» Exercise description:
Make an exact copy of every entry.

===== Study material

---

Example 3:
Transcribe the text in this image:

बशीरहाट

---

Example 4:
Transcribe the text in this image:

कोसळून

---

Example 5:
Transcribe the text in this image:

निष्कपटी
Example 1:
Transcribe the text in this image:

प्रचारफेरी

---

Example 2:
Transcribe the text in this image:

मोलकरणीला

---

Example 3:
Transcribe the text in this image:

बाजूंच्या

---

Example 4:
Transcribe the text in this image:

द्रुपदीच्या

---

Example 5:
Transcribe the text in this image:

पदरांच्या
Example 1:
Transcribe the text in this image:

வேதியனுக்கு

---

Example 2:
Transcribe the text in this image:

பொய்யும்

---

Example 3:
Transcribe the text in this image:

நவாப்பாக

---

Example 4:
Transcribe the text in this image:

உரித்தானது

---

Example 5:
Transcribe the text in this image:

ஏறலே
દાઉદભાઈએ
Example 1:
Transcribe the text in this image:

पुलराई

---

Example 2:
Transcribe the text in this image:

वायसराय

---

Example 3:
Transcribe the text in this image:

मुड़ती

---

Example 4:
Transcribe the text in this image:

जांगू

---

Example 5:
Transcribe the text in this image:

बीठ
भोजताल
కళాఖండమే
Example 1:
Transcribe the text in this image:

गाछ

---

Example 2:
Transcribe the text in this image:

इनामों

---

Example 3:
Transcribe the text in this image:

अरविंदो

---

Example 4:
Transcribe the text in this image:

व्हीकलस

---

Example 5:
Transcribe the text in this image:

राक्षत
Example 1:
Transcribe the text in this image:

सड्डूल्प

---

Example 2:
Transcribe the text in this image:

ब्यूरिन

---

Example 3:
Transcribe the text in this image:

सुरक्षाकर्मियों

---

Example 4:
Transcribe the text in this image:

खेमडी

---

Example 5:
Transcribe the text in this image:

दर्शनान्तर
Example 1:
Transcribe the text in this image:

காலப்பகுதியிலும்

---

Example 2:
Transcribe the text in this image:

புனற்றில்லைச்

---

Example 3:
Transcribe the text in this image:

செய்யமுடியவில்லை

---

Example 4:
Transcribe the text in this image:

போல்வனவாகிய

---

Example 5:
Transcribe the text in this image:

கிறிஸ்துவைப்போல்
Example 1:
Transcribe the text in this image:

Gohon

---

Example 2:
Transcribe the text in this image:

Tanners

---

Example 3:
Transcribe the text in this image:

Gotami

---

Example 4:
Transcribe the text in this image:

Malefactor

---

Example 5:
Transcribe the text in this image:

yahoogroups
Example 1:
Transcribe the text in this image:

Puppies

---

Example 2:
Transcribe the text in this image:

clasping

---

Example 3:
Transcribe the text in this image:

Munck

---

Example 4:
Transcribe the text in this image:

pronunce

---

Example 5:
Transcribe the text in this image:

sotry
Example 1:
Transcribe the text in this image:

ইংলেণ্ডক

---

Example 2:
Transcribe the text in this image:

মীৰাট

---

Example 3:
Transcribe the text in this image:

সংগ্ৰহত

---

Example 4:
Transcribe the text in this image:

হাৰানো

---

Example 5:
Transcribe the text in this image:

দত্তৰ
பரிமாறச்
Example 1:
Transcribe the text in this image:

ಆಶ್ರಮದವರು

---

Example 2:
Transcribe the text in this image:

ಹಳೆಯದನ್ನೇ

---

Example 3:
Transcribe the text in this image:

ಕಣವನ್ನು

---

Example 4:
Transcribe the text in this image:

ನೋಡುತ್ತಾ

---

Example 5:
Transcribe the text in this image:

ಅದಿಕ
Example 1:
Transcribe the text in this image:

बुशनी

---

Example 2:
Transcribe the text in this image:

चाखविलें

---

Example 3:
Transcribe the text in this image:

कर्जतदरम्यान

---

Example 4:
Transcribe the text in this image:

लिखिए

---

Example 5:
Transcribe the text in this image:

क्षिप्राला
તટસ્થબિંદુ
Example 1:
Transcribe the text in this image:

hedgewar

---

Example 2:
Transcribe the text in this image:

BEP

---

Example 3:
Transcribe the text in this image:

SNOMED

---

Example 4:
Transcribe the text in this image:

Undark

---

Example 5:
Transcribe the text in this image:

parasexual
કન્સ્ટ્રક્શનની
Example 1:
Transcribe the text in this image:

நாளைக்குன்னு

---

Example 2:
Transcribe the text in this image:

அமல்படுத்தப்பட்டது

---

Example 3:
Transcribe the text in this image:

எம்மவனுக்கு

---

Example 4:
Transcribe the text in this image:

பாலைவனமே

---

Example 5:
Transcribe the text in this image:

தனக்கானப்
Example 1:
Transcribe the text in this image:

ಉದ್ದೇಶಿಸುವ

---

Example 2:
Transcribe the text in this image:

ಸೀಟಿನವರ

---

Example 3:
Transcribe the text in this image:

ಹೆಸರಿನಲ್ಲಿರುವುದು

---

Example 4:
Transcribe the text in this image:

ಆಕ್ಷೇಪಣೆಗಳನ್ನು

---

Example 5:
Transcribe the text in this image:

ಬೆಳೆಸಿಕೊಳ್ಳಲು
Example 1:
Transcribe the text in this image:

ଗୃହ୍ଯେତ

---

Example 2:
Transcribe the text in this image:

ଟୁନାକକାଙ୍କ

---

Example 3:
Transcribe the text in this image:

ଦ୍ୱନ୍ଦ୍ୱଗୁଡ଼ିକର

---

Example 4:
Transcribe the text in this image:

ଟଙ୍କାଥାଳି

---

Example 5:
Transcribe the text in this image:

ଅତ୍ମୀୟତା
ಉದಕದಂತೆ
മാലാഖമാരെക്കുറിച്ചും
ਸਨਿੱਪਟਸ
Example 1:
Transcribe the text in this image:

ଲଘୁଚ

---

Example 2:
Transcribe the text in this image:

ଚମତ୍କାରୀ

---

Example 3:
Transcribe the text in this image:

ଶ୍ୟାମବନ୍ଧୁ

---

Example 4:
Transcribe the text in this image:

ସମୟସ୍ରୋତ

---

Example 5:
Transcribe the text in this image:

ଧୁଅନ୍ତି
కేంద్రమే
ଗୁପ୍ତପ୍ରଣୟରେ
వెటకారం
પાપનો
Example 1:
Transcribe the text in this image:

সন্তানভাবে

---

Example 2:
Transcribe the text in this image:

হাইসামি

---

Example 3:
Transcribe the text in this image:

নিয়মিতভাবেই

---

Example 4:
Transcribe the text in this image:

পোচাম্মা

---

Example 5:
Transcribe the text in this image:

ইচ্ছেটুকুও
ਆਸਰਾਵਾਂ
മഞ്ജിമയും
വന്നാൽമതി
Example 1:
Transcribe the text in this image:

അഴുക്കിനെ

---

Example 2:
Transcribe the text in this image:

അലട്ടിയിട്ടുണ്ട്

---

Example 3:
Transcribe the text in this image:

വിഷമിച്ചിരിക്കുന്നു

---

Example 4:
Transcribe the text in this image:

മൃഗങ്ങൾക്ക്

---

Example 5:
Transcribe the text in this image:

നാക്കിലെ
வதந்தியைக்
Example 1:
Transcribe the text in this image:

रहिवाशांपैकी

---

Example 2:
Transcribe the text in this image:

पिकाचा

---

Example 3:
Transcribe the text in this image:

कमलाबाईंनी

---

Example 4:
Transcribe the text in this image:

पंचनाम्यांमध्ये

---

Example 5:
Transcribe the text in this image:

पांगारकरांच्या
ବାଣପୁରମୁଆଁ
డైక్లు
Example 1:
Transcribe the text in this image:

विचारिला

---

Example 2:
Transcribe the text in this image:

==========

» Your response:
---

Example 3:
Transcribe the text in this image:

बशीरहाट

---

Example 4:
Transcribe the text in this image:

कोसळून

---

Example 5:
Transcribe the text in this image:

निष्कपटी
Example 1:
Transcribe the text in this image:

प्रचारफेरी

---

Example 2:
Transcribe the text in this image:

मोलकरणीला

---

Example 3:
Transcribe the text in this image:

बाजूंच्या

---

Example 4:
Transcribe the text in this image:

द्रुपदीच्या

---

Example 5:
Transcribe the text in this image:

पदरांच्या
Example 1:
Transcribe the text in this image:

வேதியனுக்கு

---

Example 2:
Transcribe the text in this image:

பொய்யும்

---

Example 3:
Transcribe the text in this image:

நவாப்பாக

---

Example 4:
Transcribe the text in this image:

உரித்தானது

---

Example 5:
Transcribe the text in this image:

ஏறலே
દાઉદભાઈએ
Example 1:
Transcribe the text in this image:

पुलराई

---

Example 2:
Transcribe the text in this image:

वायसराय

---

Example 3:
Transcribe the text in this image:

मुड़ती

---

Example 4:
Transcribe the text in this image:

जांगू

---

Example 5:
Transcribe the text in this image:

बीठ
भोजताल
కళాఖండమే
Example 1:
Transcribe the text in this image:

गाछ

---

Example 2:
Transcribe the text in this image:

इनामों

---

Example 3:
Transcribe the text in this image:

अरविंदो

---

Example 4:
Transcribe the text in this image:

व्हीकलस

---

Example 5:
Transcribe the text in this image:

राक्षत
Example 1:
Transcribe the text in this image:

सड्डूल्प

---

Example 2:
Transcribe the text in this image:

ब्यूरिन

---

Example 3:
Transcribe the text in this image:

सुरक्षाकर्मियों

---

Example 4:
Transcribe the text in this image:

खेमडी

---

Example 5:
Transcribe the text in this image:

दर्शनान्तर
Example 1:
Transcribe the text in this image:

காலப்பகுதியிலும்

---

Example 2:
Transcribe the text in this image:

புனற்றில்லைச்

---

Example 3:
Transcribe the text in this image:

செய்யமுடியவில்லை

---

Example 4:
Transcribe the text in this image:

போல்வனவாகிய

---

Example 5:
Transcribe the text in this image:

கிறிஸ்துவைப்போல்
Example 1:
Transcribe the text in this image:

Gohon

---

Example 2:
Transcribe the text in this image:

Tanners

---

Example 3:
Transcribe the text in this image:

Gotami

---

Example 4:
Transcribe the text in this image:

Malefactor

---

Example 5:
Transcribe the text in this image:

yahoogroups
Example 1:
Transcribe the text in this image:

Puppies

---

Example 2:
Transcribe the text in this image:

clasping

---

Example 3:
Transcribe the text in this image:

Munck

---

Example 4:
Transcribe the text in this image:

pronunce

---

Example 5:
Transcribe the text in this image:

sotry
Example 1:
Transcribe the text in this image:

ইংলেণ্ডক

---

Example 2:
Transcribe the text in this image:

মীৰাট

---

Example 3:
Transcribe the text in this image:

সংগ্ৰহত

---

Example 4:
Transcribe the text in this image:

হাৰানো

---

Example 5:
Transcribe the text in this image:

দত্তৰ
பரிமாறச்
Example 1:
Transcribe the text in this image:

ಆಶ್ರಮದವರು

---

Example 2:
Transcribe the text in this image:

ಹಳೆಯದನ್ನೇ

---

Example 3:
Transcribe the text in this image:

ಕಣವನ್ನು

---

Example 4:
Transcribe the text in this image:

ನೋಡುತ್ತಾ

---

Example 5:
Transcribe the text in this image:

ಅದಿಕ
Example 1:
Transcribe the text in this image:

बुशनी

---

Example 2:
Transcribe the text in this image:

चाखविलें

---

Example 3:
Transcribe the text in this image:

कर्जतदरम्यान

---

Example 4:
Transcribe the text in this image:

लिखिए

---

Example 5:
Transcribe the text in this image:

क्षिप्राला
તટસ્થબિંદુ
Example 1:
Transcribe the text in this image:

hedgewar

---

Example 2:
Transcribe the text in this image:

BEP

---

Example 3:
Transcribe the text in this image:

SNOMED

---

Example 4:
Transcribe the text in this image:

Undark

---

Example 5:
Transcribe the text in this image:

parasexual
કન્સ્ટ્રક્શનની
Example 1:
Transcribe the text in this image:

நாளைக்குன்னு

---

Example 2:
Transcribe the text in this image:

அமல்படுத்தப்பட்டது

---

Example 3:
Transcribe the text in this image:

எம்மவனுக்கு

---

Example 4:
Transcribe the text in this image:

பாலைவனமே

---

Example 5:
Transcribe the text in this image:

தனக்கானப்
Example 1:
Transcribe the text in this image:

ಉದ್ದೇಶಿಸುವ

---

Example 2:
Transcribe the text in this image:

ಸೀಟಿನವರ

---

Example 3:
Transcribe the text in this image:

ಹೆಸರಿನಲ್ಲಿರುವುದು

---

Example 4:
Transcribe the text in this image:

ಆಕ್ಷೇಪಣೆಗಳನ್ನು

---

Example 5:
Transcribe the text in this image:

ಬೆಳೆಸಿಕೊಳ್ಳಲು
Example 1:
Transcribe the text in this image:

ଗୃହ୍ଯେତ

---

Example 2:
Transcribe the text in this image:

ଟୁନାକକାଙ୍କ

---

Example 3:
Transcribe the text in this image:

ଦ୍ୱନ୍ଦ୍ୱଗୁଡ଼ିକର

---

Example 4:
Transcribe the text in this image:

ଟଙ୍କାଥାଳି

---

Example 5:
Transcribe the text in this image:

ଅତ୍ମୀୟତା
ಉದಕದಂತೆ
മാലാഖമാരെക്കുറിച്ചും
ਸਨਿੱਪਟਸ
Example 1:
Transcribe the text in this image:

ଲଘୁଚ

---

Example 2:
Transcribe the text in this image:

ଚମତ୍କାରୀ

---

Example 3:
Transcribe the text in this image:

ଶ୍ୟାମବନ୍ଧୁ

---

Example 4:
Transcribe the text in this image:

ସମୟସ୍ରୋତ

---

Example 5:
Transcribe the text in this image:

ଧୁଅନ୍ତି
కేంద్రమే
ଗୁପ୍ତପ୍ରଣୟରେ
వెటకారం
પાપનો
Example 1:
Transcribe the text in this image:

সন্তানভাবে

---

Example 2:
Transcribe the text in this image:

হাইসামি

---

Example 3:
Transcribe the text in this image:

নিয়মিতভাবেই

---

Example 4:
Transcribe the text in this image:

পোচাম্মা

---

Example 5:
Transcribe the text in this image:

ইচ্ছেটুকুও
ਆਸਰਾਵਾਂ
മഞ്ജിമയും
വന്നാൽമതി
Example 1:
Transcribe the text in this image:

അഴുക്കിനെ

---

Example 2:
Transcribe the text in this image:

അലട്ടിയിട്ടുണ്ട്

---

Example 3:
Transcribe the text in this image:

വിഷമിച്ചിരിക്കുന്നു

---

Example 4:
Transcribe the text in this image:

മൃഗങ്ങൾക്ക്

---

Example 5:
Transcribe the text in this image:

നാക്കിലെ
வதந்தியைக்
Example 1:
Transcribe the text in this image:

रहिवाशांपैकी

---

Example 2:
Transcribe the text in this image:

पिकाचा

---

Example 3:
Transcribe the text in this image:

कमलाबाईंनी

---

Example 4:
Transcribe the text in this image:

पंचनाम्यांमध्ये

---

Example 5:
Transcribe the text in this image:

पांगारकरांच्या
ବାଣପୁରମୁଆଁ
డైక్లు
Example 1:
Transcribe the text in this image:

विचारिला

---

Example 2:
Transcribe the text in this image:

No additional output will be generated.